-- TASK STATEMENT --
Go through the records and filter out every line lacking the word "reason"; copy the lines that remain.

-- DATA FOR PROCESSING --
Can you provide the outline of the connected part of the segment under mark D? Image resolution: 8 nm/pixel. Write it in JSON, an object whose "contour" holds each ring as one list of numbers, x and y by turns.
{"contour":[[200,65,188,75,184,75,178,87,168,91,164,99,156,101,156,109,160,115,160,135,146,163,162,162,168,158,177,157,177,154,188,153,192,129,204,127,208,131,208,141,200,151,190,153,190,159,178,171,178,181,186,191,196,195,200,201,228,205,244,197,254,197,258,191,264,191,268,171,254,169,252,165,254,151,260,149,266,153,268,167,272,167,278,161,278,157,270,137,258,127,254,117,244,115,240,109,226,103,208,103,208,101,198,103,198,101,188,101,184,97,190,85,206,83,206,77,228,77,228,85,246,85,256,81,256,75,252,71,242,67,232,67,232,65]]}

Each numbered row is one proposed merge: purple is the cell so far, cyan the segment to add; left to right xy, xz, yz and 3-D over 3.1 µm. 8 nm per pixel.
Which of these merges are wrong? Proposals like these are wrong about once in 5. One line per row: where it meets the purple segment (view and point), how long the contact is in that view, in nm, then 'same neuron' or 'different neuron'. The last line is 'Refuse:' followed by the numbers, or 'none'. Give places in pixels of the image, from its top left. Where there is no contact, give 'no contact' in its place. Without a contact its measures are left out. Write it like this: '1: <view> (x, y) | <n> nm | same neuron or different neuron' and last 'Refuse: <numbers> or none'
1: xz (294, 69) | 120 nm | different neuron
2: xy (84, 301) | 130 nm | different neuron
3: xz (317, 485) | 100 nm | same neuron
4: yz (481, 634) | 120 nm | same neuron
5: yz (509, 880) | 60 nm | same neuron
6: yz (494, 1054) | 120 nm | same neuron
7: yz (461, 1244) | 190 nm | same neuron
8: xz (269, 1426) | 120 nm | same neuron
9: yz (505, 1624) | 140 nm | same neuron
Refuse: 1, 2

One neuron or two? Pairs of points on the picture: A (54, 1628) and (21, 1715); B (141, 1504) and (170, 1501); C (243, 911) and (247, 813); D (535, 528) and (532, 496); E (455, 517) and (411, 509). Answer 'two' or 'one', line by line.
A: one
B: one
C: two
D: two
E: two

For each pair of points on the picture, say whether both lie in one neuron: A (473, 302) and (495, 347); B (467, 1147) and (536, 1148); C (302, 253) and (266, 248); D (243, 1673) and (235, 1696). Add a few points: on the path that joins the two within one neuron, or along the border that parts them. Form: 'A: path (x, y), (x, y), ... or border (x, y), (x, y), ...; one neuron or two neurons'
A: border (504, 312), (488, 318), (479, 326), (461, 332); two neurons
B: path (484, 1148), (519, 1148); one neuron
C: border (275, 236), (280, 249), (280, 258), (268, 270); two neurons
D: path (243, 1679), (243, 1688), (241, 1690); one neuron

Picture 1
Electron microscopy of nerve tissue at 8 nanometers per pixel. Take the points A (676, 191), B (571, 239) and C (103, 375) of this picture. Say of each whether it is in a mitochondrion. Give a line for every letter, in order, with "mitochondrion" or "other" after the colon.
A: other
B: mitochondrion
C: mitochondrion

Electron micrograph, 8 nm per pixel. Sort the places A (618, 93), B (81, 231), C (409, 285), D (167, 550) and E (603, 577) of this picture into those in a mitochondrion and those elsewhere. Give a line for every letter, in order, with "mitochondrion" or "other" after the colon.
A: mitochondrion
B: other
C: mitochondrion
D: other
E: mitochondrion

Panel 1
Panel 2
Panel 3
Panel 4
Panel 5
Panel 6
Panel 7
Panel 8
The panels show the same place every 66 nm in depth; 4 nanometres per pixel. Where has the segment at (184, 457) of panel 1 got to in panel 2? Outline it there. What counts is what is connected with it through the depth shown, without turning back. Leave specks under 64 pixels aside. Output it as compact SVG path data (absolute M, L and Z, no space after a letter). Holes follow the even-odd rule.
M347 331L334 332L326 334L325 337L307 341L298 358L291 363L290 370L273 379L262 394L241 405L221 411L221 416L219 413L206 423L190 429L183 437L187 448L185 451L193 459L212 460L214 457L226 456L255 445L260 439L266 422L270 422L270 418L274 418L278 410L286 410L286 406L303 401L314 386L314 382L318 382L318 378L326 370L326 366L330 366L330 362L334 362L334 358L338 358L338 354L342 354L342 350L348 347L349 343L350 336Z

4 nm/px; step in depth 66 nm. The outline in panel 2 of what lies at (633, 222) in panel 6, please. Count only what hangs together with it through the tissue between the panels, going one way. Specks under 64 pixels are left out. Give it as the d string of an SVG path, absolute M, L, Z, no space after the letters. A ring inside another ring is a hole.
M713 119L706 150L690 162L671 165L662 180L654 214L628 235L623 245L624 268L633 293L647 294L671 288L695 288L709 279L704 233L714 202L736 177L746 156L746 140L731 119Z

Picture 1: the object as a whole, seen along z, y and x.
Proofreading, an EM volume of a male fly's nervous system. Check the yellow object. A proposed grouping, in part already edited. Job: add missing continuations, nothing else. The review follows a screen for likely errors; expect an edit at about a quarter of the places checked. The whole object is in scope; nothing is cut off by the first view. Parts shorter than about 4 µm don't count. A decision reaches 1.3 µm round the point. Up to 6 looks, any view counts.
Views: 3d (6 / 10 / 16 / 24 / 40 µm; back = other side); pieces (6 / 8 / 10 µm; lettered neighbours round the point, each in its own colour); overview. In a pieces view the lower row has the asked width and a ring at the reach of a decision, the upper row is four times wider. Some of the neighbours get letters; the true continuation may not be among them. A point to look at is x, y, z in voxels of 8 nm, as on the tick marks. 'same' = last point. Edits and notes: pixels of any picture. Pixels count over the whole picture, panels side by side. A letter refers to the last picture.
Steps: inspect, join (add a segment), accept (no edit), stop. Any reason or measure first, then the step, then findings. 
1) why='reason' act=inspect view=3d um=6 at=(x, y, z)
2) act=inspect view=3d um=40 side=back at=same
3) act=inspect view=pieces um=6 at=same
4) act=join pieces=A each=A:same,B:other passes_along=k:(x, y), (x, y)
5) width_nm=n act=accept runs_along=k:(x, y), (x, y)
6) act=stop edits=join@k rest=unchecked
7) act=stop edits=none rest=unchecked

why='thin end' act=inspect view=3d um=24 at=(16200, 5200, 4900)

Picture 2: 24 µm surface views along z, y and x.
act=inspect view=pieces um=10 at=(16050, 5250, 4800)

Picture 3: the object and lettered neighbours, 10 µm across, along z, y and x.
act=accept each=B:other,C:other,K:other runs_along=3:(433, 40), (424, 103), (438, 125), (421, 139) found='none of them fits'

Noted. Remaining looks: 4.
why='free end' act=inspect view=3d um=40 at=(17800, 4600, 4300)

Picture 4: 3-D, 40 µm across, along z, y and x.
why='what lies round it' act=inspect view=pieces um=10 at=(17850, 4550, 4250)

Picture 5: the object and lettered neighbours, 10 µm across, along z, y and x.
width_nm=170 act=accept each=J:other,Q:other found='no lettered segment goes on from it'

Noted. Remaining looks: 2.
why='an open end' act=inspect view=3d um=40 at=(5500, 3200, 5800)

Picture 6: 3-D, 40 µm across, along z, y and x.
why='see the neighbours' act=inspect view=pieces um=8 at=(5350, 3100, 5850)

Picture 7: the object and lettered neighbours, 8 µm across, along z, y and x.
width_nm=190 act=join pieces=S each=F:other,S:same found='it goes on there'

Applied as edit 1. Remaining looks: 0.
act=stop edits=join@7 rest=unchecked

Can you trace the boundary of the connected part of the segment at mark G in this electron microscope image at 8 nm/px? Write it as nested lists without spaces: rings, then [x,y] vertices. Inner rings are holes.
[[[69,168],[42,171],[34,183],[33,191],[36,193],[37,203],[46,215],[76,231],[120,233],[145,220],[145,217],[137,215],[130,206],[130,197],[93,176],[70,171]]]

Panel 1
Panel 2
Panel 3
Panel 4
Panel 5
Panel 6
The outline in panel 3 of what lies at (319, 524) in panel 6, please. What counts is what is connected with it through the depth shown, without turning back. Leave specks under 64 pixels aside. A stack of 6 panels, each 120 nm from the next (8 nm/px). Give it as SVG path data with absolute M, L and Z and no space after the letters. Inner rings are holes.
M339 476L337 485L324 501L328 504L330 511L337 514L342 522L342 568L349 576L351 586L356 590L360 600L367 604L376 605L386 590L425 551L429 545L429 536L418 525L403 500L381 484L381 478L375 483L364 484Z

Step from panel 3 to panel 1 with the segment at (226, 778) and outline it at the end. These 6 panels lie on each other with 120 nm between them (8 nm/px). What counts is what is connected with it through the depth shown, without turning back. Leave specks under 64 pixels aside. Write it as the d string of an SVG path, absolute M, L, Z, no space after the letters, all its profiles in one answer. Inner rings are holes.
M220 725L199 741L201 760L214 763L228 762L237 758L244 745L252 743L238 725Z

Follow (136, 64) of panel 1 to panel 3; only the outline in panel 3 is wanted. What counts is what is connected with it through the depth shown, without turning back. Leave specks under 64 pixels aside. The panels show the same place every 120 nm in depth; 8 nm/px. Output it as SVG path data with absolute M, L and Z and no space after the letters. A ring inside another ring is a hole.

-- YOUR RESPONSE --
Steps: inspect, join (add a segment), accept (no edit), stop. Any reason or measure first, then the step, then findings. 
1) why='reason' act=inspect view=3d um=6 at=(x, y, z)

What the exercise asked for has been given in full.